11. Since I have all these layers split already, I can easily make a selection from them and I use that to paint a black and white depth map. I use that as a mask for a layer with the sky color, making the distant object recede a lot more. Haze is one of the main tools I have to cheat the scale, so I abuse it.

12. I add a lot of light effects, glows and highlights (usually layers in Linear Dodge/Add mode), sometimes I add cast shadows (layers in Multiply mode), and all sorts of noisy effects like snow and dust that hide my mistakes. To get the color, I usually create a LUT (Layers > New Adjustment Layer > Color Lookup), try out all the presets, and then try changing its opacity and blending mode from Normal to Overlay or anything else, just to see the effect.
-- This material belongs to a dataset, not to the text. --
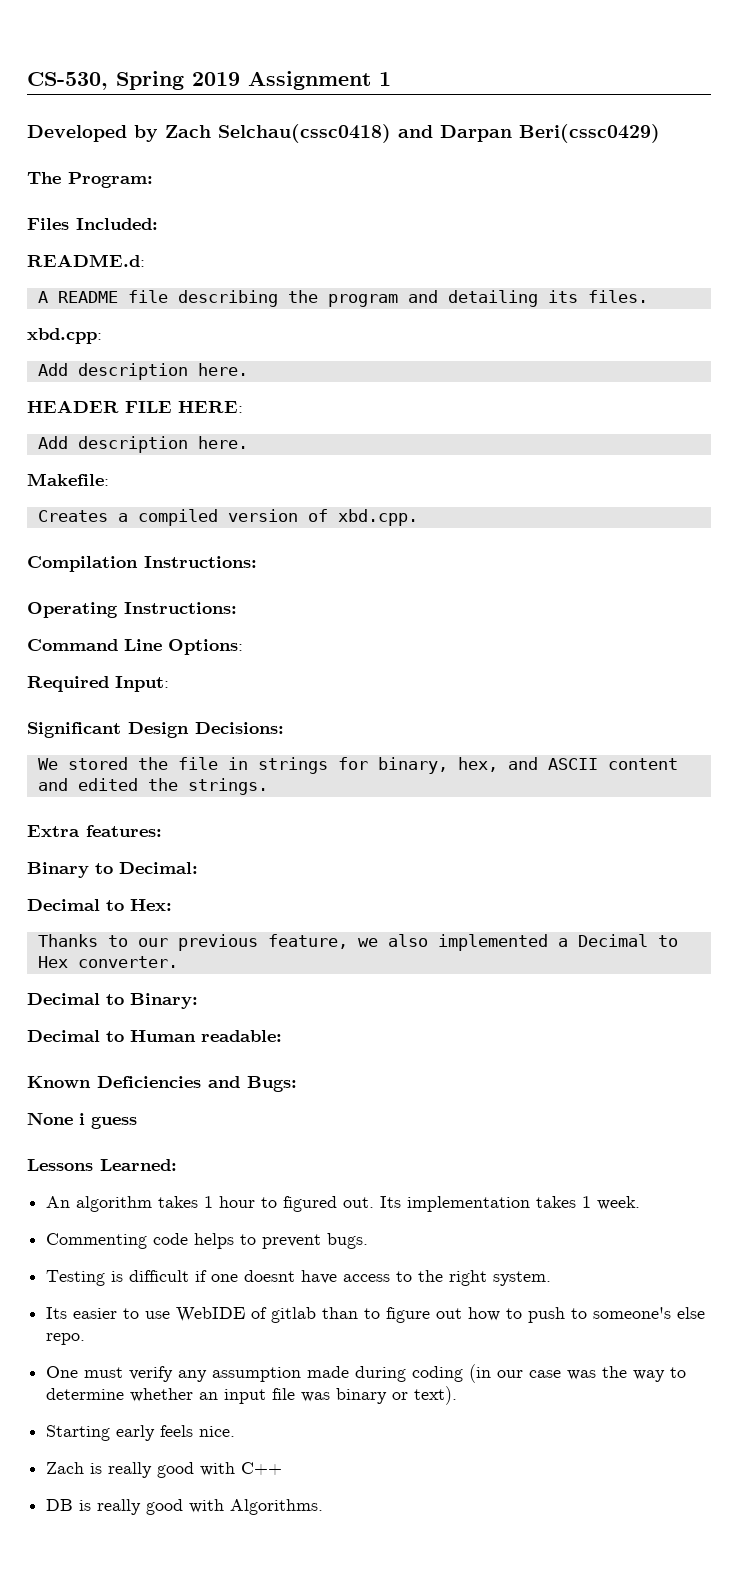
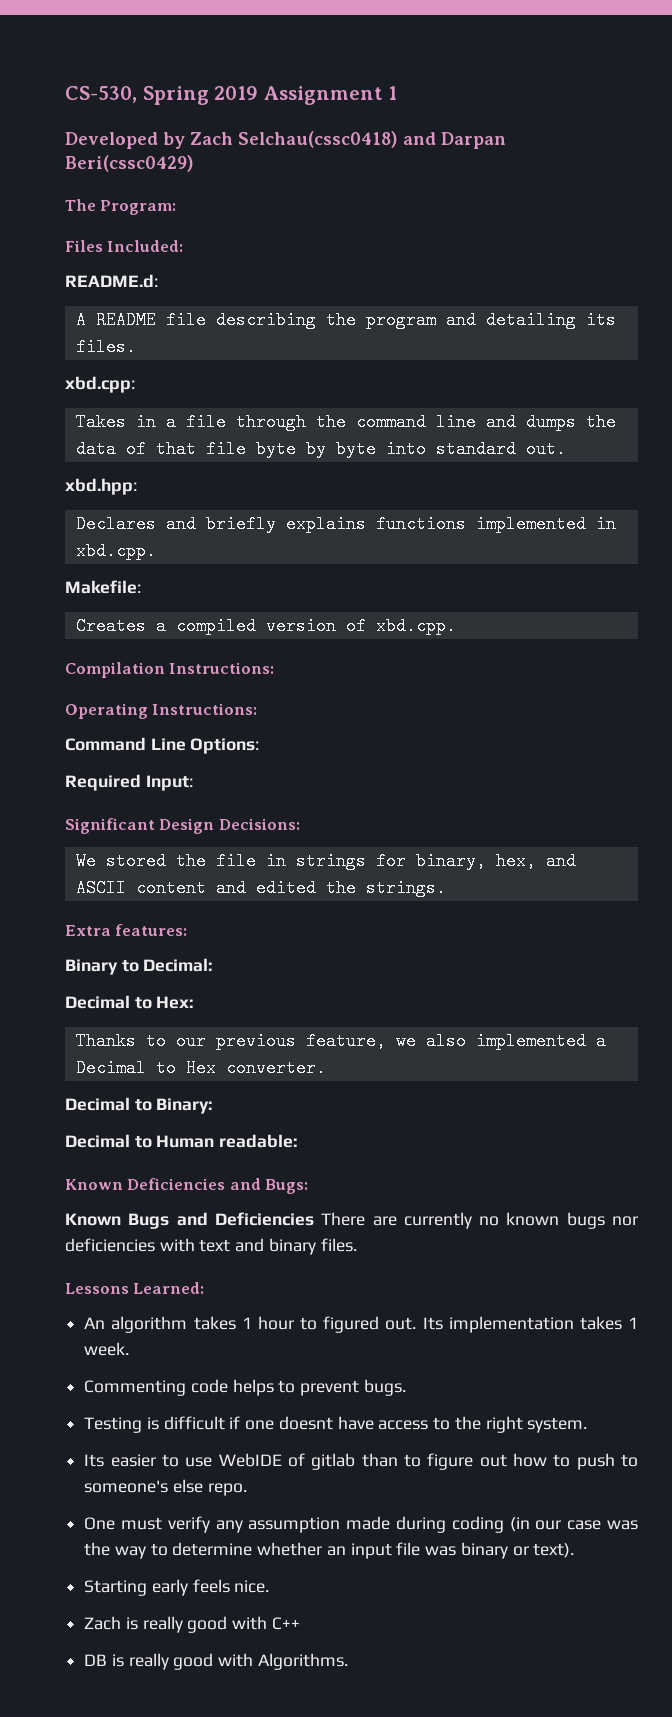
[37,363,248,380] [27,400,243,413] [37,436,248,453] Add description here. // HEADER FILE HERE: // Add description here. -> [75,413,616,431] [75,440,566,458] [65,478,137,495] [75,515,616,533] [75,542,156,560] Takes in a file through the command line and dumps the data of that file byte by byte into standard out. // xbd.hpp: // Declares and briefly explains functions implemented in xbd.cpp.
[27,1112,137,1129] None i guess -> [65,1212,638,1229] [65,1238,357,1255] Known Bugs and Deficiencies There are currently no known bugs nor deficiencies with text and binary files.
Once I find the mood, I add more LUTs, mix them up, find a combination that pushes what I like, and then tone it down by painting a mask for the LUTs with soft brushes. I also add Levels and Curves layers to increase contrast where I want.

And that’s it! It’s a complicated process, but I enjoy mixing 2D painting, 3D, and photography all in one. I’ll keep working on a few more images for this series.